Problem to work on:
Beneath this task are records; count how many lines include the string "Plymouth" and answer with that number alone.

[Opening Input for this task section]

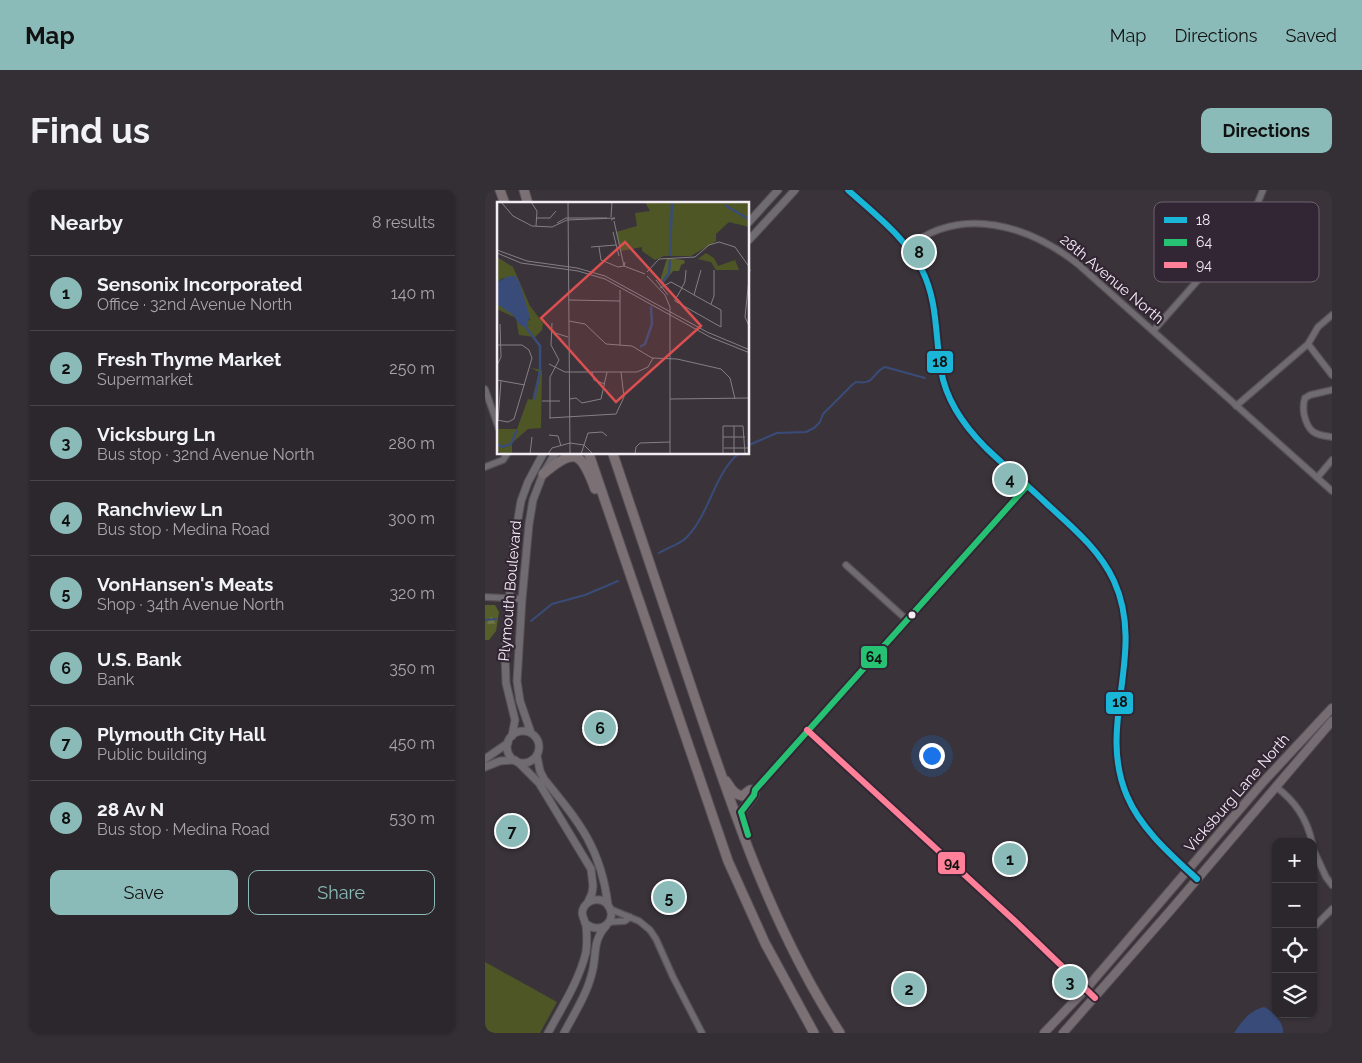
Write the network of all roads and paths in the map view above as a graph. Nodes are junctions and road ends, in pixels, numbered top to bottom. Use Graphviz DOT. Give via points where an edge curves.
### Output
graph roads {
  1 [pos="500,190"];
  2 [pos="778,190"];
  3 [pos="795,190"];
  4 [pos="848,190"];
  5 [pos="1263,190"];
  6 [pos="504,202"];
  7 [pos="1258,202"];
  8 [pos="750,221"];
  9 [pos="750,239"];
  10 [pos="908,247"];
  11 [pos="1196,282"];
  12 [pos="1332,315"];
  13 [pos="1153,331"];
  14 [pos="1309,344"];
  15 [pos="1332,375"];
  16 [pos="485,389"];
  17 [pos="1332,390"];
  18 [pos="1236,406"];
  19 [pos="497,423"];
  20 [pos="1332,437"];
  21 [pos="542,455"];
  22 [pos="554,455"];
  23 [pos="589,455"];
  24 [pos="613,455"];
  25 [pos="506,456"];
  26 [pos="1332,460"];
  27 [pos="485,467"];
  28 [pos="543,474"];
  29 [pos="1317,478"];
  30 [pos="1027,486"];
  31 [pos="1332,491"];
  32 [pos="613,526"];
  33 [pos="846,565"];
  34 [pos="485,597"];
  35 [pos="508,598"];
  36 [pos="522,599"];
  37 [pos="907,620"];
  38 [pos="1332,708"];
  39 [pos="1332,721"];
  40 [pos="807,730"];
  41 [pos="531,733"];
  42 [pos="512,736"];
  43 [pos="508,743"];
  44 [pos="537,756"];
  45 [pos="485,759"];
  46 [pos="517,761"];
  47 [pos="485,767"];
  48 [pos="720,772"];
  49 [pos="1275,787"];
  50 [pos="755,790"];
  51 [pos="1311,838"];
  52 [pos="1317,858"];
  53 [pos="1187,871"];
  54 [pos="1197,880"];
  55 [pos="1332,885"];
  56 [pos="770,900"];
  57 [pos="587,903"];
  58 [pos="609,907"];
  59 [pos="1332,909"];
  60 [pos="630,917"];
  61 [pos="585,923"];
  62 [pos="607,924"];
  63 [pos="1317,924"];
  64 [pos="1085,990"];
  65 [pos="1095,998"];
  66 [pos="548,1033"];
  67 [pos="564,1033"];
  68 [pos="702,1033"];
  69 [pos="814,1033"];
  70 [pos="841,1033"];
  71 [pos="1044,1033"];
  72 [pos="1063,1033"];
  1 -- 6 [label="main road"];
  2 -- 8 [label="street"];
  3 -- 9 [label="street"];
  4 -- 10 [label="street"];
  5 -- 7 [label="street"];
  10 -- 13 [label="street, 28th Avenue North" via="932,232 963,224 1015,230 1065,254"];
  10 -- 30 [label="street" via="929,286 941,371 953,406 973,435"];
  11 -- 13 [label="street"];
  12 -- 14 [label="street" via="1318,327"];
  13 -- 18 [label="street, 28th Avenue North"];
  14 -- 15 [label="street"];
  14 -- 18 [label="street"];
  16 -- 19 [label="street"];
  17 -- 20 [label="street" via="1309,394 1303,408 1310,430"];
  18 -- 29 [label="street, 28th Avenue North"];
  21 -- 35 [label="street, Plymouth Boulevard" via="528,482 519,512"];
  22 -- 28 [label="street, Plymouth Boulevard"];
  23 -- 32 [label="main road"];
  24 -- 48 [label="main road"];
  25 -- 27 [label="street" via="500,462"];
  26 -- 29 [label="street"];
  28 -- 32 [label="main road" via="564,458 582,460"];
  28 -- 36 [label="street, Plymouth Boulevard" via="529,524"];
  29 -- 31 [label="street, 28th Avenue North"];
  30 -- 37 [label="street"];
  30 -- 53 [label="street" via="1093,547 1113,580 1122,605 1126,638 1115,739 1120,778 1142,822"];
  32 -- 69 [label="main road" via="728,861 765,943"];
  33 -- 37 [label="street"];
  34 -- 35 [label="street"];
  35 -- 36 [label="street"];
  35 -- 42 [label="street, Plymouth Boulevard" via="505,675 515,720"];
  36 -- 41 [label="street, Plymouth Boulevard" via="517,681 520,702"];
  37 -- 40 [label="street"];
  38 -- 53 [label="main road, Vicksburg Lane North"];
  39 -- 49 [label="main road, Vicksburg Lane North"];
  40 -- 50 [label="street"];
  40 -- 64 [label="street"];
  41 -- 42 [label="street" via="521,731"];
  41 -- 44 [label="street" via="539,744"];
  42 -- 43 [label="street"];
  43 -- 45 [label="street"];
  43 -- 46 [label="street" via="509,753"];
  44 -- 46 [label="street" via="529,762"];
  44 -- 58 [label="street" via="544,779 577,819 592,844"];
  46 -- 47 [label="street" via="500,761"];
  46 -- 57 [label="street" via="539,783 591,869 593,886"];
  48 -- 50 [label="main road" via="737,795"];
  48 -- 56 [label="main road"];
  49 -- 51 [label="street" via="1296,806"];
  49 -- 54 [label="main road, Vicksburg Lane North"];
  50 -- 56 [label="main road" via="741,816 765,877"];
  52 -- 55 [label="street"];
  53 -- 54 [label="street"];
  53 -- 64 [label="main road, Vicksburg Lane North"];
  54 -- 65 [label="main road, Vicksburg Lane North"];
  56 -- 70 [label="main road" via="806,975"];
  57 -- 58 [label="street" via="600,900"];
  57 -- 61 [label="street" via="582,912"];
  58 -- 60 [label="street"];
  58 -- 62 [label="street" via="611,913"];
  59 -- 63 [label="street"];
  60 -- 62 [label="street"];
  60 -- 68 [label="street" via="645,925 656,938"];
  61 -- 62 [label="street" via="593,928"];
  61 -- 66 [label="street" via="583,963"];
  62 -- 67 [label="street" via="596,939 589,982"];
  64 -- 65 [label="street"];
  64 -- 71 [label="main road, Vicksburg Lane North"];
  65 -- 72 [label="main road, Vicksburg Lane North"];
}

[Closing Input for this task section]

Response to the exercise:
5